Fatti
Città e case smart. La sfida di Anap e Confartigianato
Abbattere le barriere e adeguare gli spazi per renderli accessibili a tutti, in base alle proprie esigenze, con l’aiuto delle nuove tecnologie
FattiAbbattere le barriere e adeguare gli spazi per renderli accessibili a tutti, in base alle proprie esigenze, con l’aiuto delle nuove tecnologie
Per invecchiare bene a casa propria è necessario rendere accessibili gli ambienti di vita. Da questa teoria nasce il progetto NostraDomus, realizzato da Confartigianato Imprese Veneto, Anap Veneto (associazione dei pensionati artigiani, e le categorie del Sistema Casa (edili, installatori e legno), con l’obiettivo di avere città e case più smart. NostraDomus – finanziato da Ebav – lavorerà in modo inclusivo e trasversale nell’affrontare le diverse sfaccettature dell’invecchiamento tra le mura domestiche e generare ricadute su più livelli nell’Associazione e nel territorio. Obiettivo è estendere il concetto di sostenibilità da quella ambientale, su cui punta ad esempio il Superbonus 110%, a quella sociale ed economica che guarda alla qualità della vita delle famiglie e delle persone. «l progetto lavorerà su queste aree: sensibilizzare le istituzioni a tutti i livelli sul tema dell’invecchiamento in casa e sulla necessità di investire in questo ambito; stimolare la crescita delle competenze delle aziende artigiane e dei professionisti del settore casa per poter essere sempre più efficaci nell’affrontare i bisogni che cambiano; sensibilizzare i cittadini di tutte le età sull’importanza di avere abitazioni adattabili alle diverse fasi di vita; creare collaborazioni e reti tra tutti gli enti e le organizzazioni che si occupano dei diversi bisogni legati all’invecchiamento come Università e ricerca, produttori di tecnologia, ordini professionali, istituzioni, Anci e tutto il comparto sia pubblico che privato».

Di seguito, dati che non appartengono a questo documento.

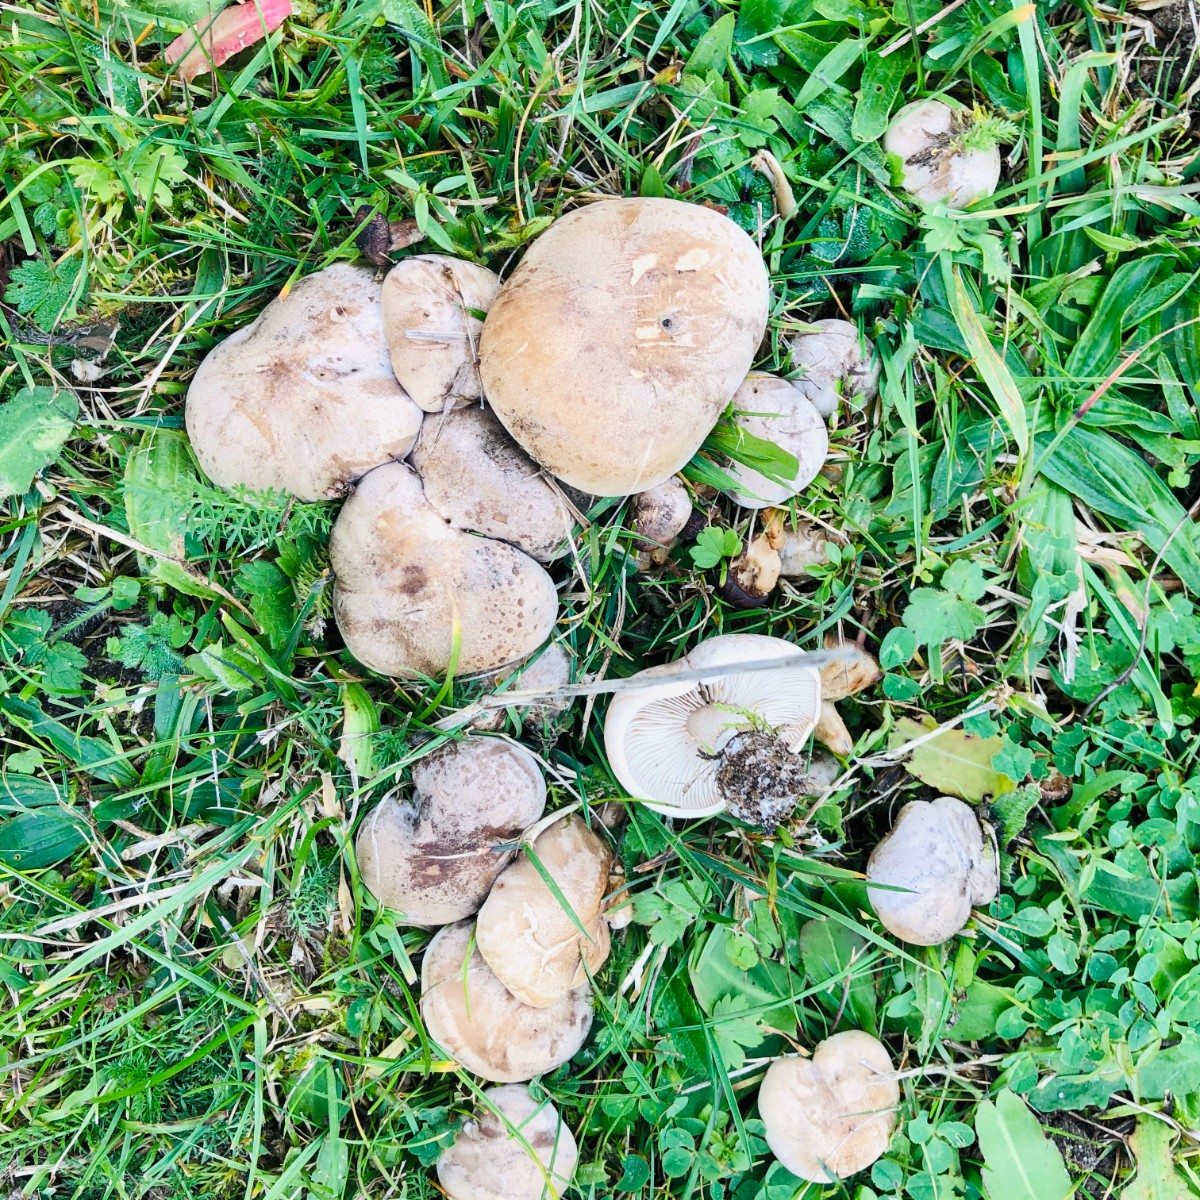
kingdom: Fungi
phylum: Basidiomycota
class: Agaricomycetes
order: Agaricales
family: Tricholomataceae
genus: Lepista
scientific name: Lepista panaeolus
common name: marmoreret hekseringshat
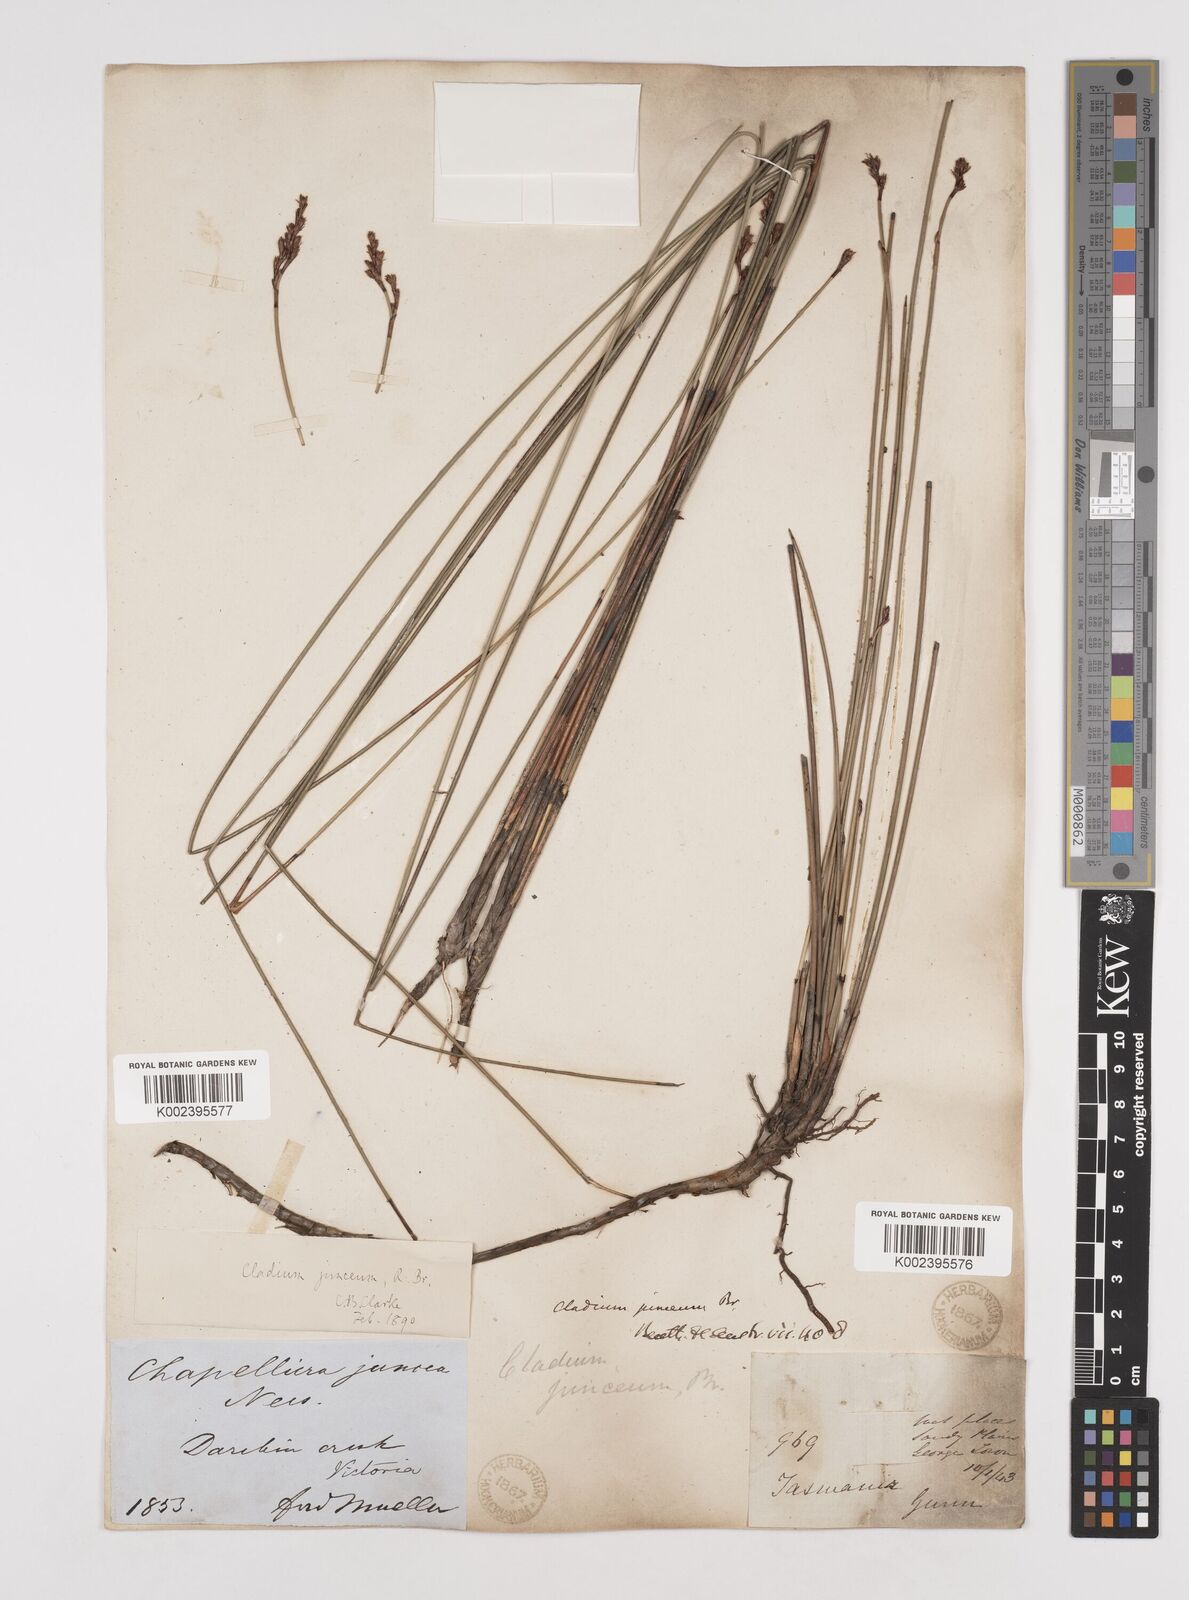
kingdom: Plantae
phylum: Tracheophyta
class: Liliopsida
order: Poales
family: Cyperaceae
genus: Machaerina
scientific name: Machaerina juncea
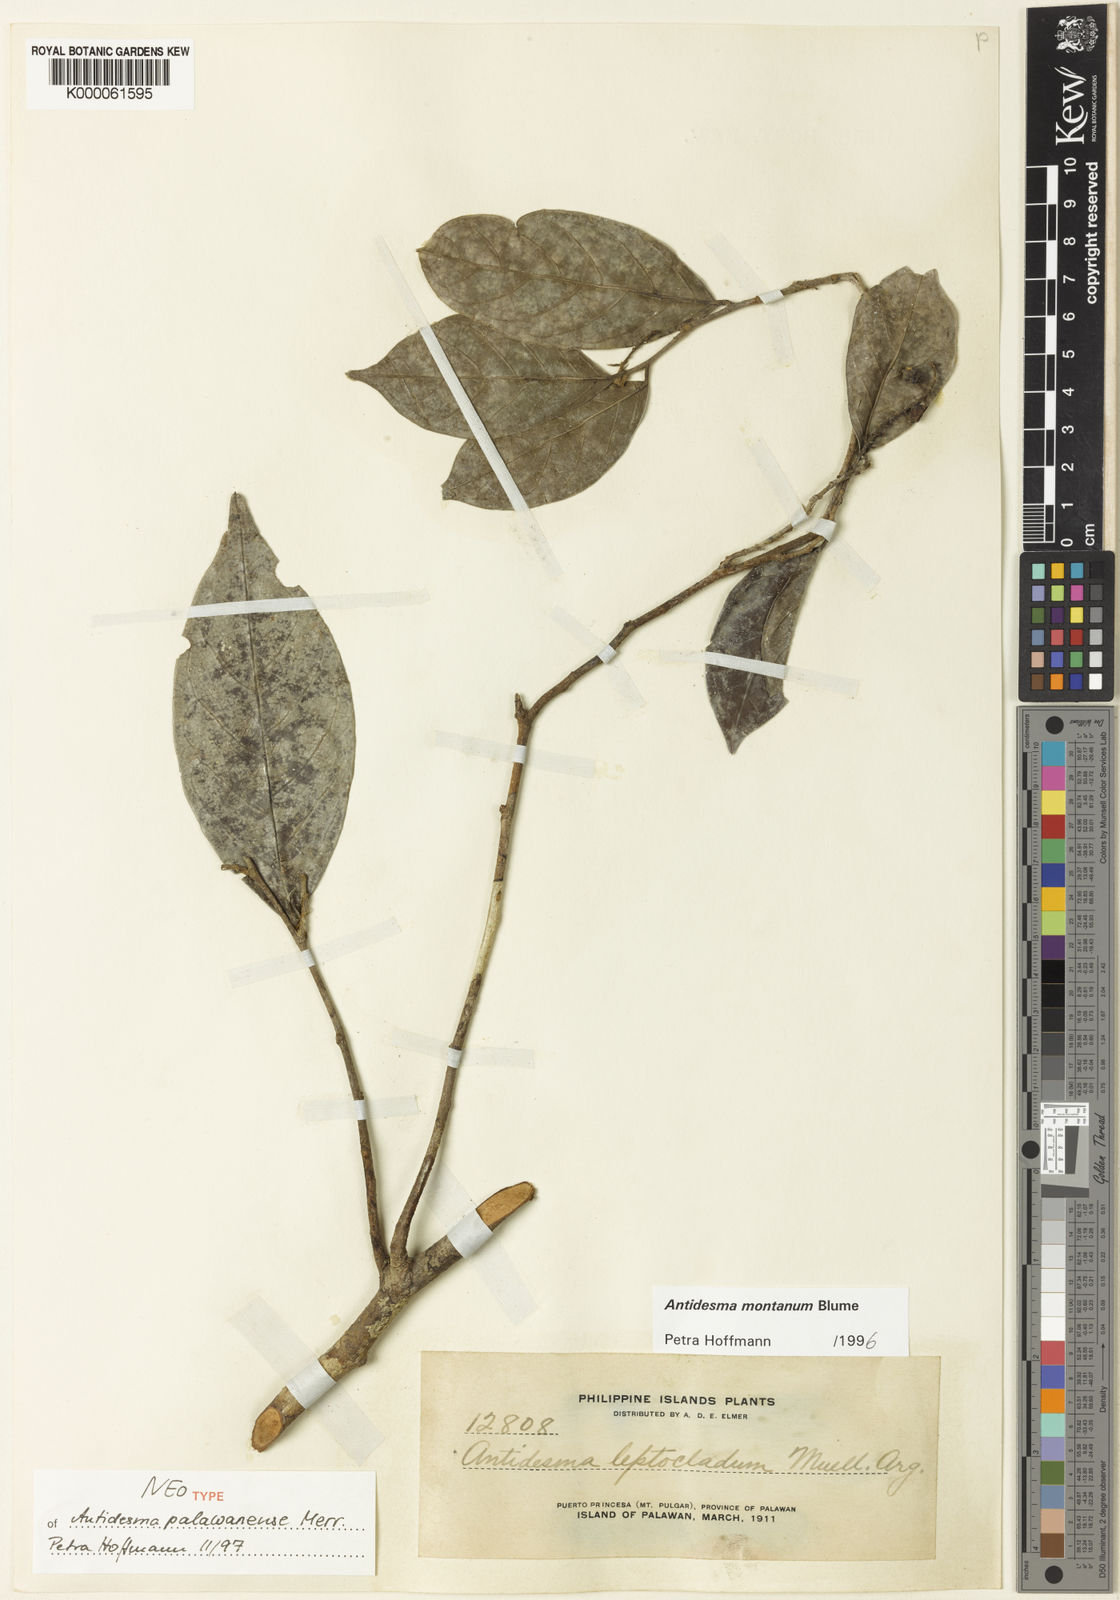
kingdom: Plantae
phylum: Tracheophyta
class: Magnoliopsida
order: Malpighiales
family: Phyllanthaceae
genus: Antidesma
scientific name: Antidesma montanum
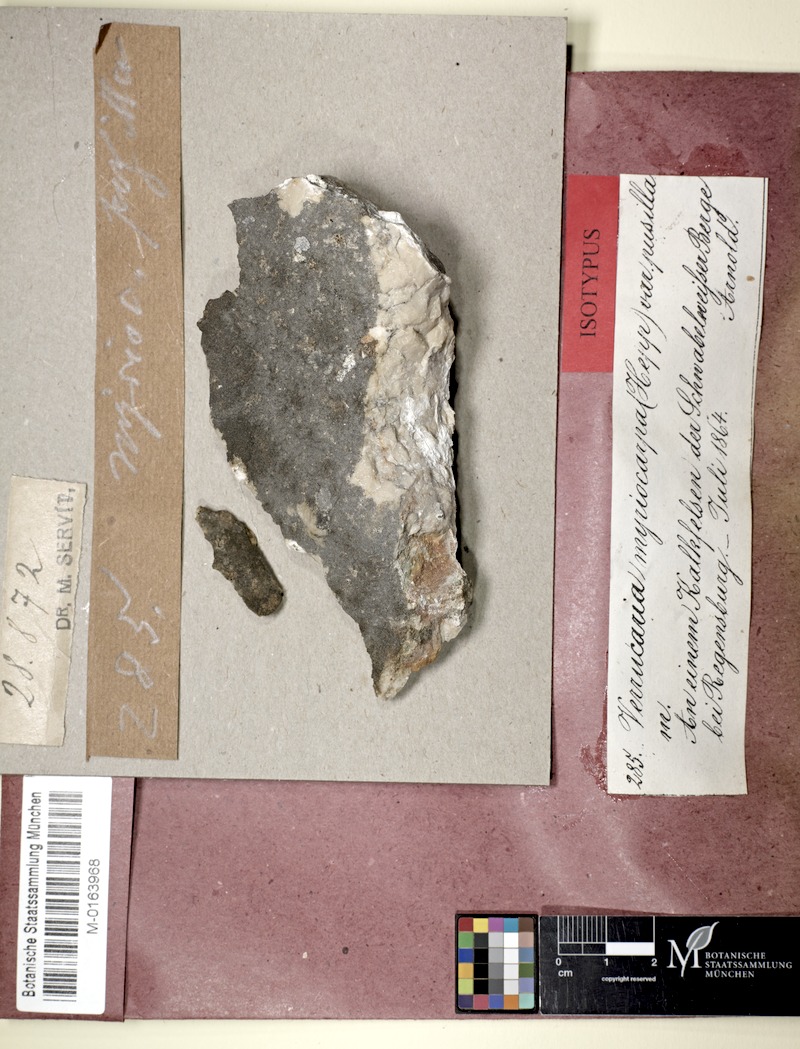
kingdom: Fungi
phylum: Ascomycota
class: Eurotiomycetes
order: Verrucariales
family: Verrucariaceae
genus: Verrucaria
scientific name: Verrucaria murina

Ad annunciarlo è Roberto Boschetto, presidente di Confartigianato Imprese Veneto che aggiunge: «Abbiamo la grande occasione di intercettare le opportunità date dai finanziamenti del Pnrr di cui già 4 miliardi di euro sono stati impegnati dal ministro della Salute Speranza per un maxi piano per le cure domiciliari da rendere omogenee in tutto il Paese: le previsioni del Governo dicono che un paziente in ospedale costa 600 euro al giorno e solo 60 a casa. 500 milioni di euro sono stati dedicati invece al sostegno delle persone vulnerabili e prevenzione dell’istituzionalizzazione degli anziani non autosufficienti». Un milione di case, in Veneto, sono state progettate e costruite tra gli anni Sessanta e Ottanta: «Questa nostra iniziativa – afferma Fiorenzo Pastro presidente di Anap Veneto – si basa sull’importanza di progettare e adeguare le abitazioni esistenti ai bisogni che cambiano nelle diverse fasi della vita. Questo significa: abbattere le barriere architettoniche, migliorare l’accessibilità, adeguare gli spazi interni per renderli maggiormente accessibili e sfruttare le nuove tecnologie, che vanno però pensate a misura di anziano, per rendere le residenze più funzionali e sicure in presenza di fragilità. E non ci rivolgiamo solo agli anziani di oggi, ma anche a quelli di domani».